Full Report
Carrie Roberts // A tool to generate password usage statics in a Windows domain based on hashes dumped from a domain controller. The Domain Password Audit Tool (DPAT) is a […] The post Domain Password Audit Tool appeared first on Black Hills Information Security, Inc..
Analysis Summary
# Tool/Technique: Domain Password Audit Tool (DPAT)
## Overview
The Domain Password Audit Tool (DPAT) is a Python script designed to generate password usage statistics within a Windows domain environment. It analyzes password hashes (often obtained via dumping a domain controller) in combination with a list of cracked passwords (e.g., output from tools like oclHashcat) to help understand password strength and identify security issues related to password usage.
## Technical Details
- Type: Tool
- Platform: Windows (used to analyze data from Windows Domain Controllers)
- Capabilities: Generates interactive HTML reports detailing password usage statistics; includes an option for a sanitized report version.
- First Seen: December 1, 2016 (based on article date)
## MITRE ATT&CK Mapping
This tool facilitates reconnaissance and credential access phases post-exploitation, specifically targeting weak password hygiene.
- **TA0006 - Credential Access**
- T1003 - OS Credential Dumping (Indirectly, as it uses hashes dumped from a DC)
- T1110 - Brute Force (Indirectly, as it analyzes the results of password cracking efforts)
- **TA0001 - Initial Access** (If used in conjunction with credential theft)
- **TA0007 - Discovery**
- T1087 - Account Discovery (By processing user account data derived from hashes)
## Functionality
### Core Capabilities
- Analyzes password hashes dumped from a Domain Controller.
- Correlates hashes with a list of cracked passwords.
- Generates comprehensive, interactive HTML reports on password usage statistics.
### Advanced Features
- Option to generate a sanitized version of the generated report, presumably for reduced exposure of sensitive data during reporting.
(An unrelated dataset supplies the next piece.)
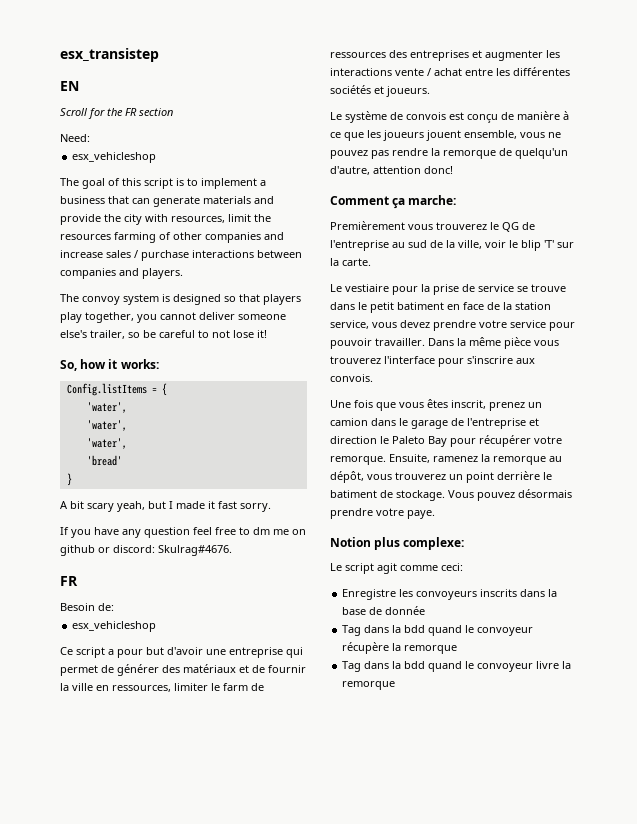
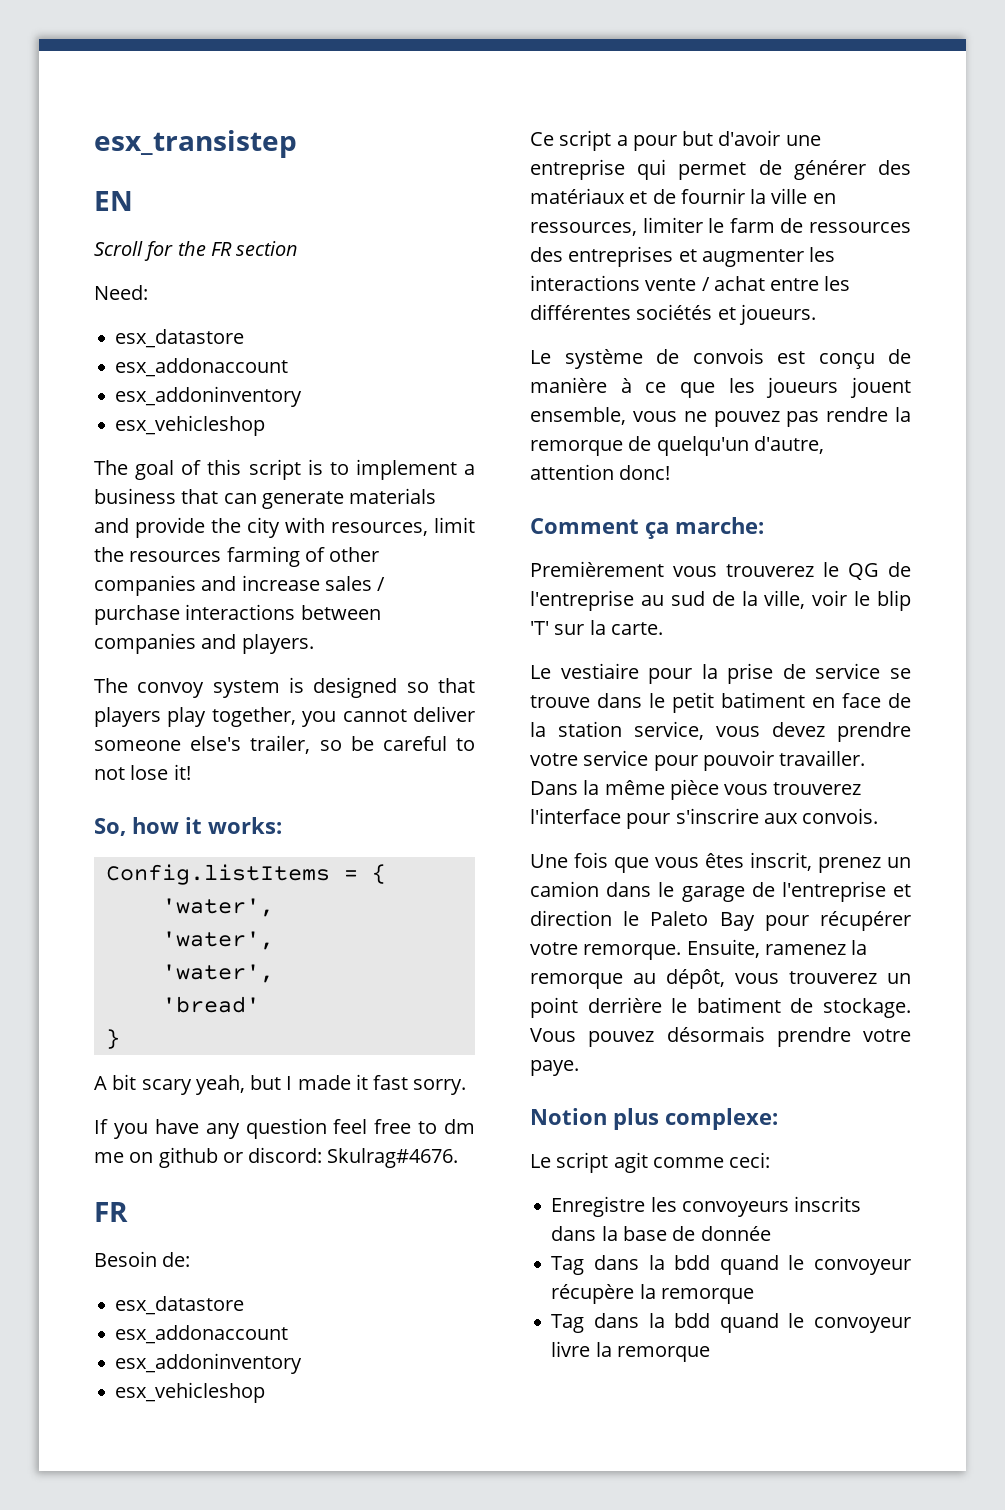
(90, 138) none -> [115,329,245,348] [115,358,289,377] [115,386,303,407] // esx_datastore // esx_addonaccount // esx_addoninventory
(114, 607) none -> [115,1296,245,1315] [115,1325,289,1344] [115,1353,303,1374] // esx_datastore // esx_addonaccount // esx_addoninventory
## Indicators of Compromise
- File Hashes: N/A (Tool/Script)
- File Names: N/A (It is a script, execution artifacts depend on the environment/cracker used)
- Registry Keys: N/A
- Network Indicators: N/A (This is an offline analysis tool)
- Behavioral Indicators: Execution is dependent on the analyst/attacker running the script, followed by the execution of a password cracking tool like oclHashcat.
## Associated Threat Actors
The context provided does not explicitly name threat actors using this tool. It is presented as a resource for Red Team validation and Blue Team auditing purposes (published by Black Hills Information Security).
## Detection Methods
Since this is an analysis tool primarily used post-exploitation or during audit phases, detection focuses on the execution chain:
- **Signature-based detection:** Signatures can be developed for the specific Python script file name or associated output files if patterns are known.
- **Behavioral detection:** Detection of Python scripts executing tasks involving large lists of credentials or hashes, or the execution of tools like `oclHashcat` post-credential dumping.
- **YARA rules:** N/A
## Mitigation Strategies
- **Prevention measures:** Implement strong password policies, enforce multi-factor authentication (MFA), and ensure strict access controls to Domain Controllers to prevent hash dumping.
- **Hardening recommendations:** Utilize tools to audit password strength regularly, regardless of whether DPAT is used. Promptly enforce changes for any known weak or compromised credentials identified during audits.
## Related Tools/Techniques
- **oclHashcat:** Mentioned as a potential source for the cracked password list, which DPAT processes.
- **Mimikatz/LSASS Dumping Utilities:** Necessary predecessors to obtain the initial hash data DPAT analyzes.